### Recorded data

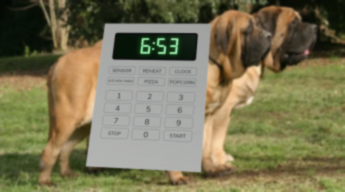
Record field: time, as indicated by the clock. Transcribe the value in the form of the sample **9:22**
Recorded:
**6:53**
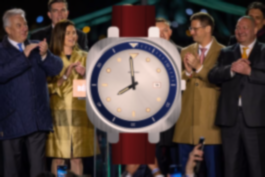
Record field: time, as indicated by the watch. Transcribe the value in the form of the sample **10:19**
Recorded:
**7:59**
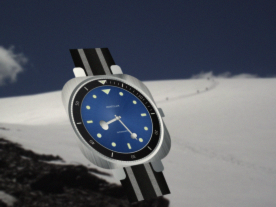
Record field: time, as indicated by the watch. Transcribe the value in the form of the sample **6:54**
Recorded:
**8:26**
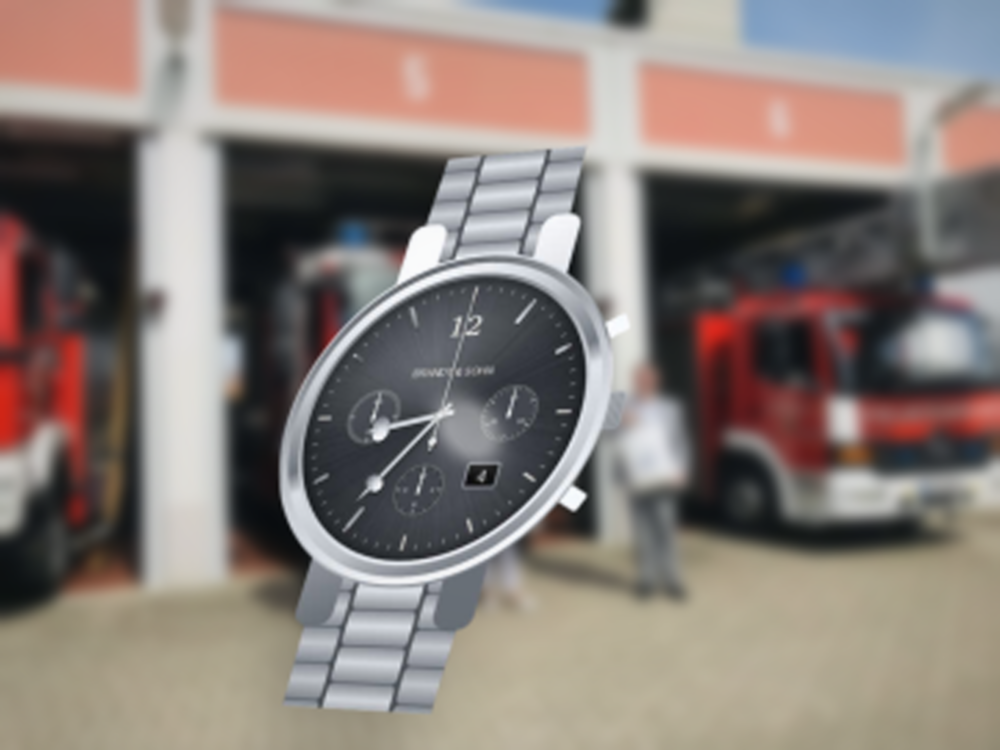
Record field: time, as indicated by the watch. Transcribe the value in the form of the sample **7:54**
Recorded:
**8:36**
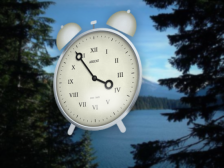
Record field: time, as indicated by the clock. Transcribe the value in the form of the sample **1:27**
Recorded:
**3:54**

==

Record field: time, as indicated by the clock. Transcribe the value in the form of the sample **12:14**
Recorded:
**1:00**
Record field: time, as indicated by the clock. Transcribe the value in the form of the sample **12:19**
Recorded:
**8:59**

### Required work
Return each line of the rows above that contains the word "form". Case counts.

### Answer to the problem
Record field: time, as indicated by the clock. Transcribe the value in the form of the sample **9:22**
Record field: time, as indicated by the watch. Transcribe the value in the form of the sample **10:19**
Record field: time, as indicated by the watch. Transcribe the value in the form of the sample **6:54**
Record field: time, as indicated by the watch. Transcribe the value in the form of the sample **7:54**
Record field: time, as indicated by the clock. Transcribe the value in the form of the sample **1:27**
Record field: time, as indicated by the clock. Transcribe the value in the form of the sample **12:14**
Record field: time, as indicated by the clock. Transcribe the value in the form of the sample **12:19**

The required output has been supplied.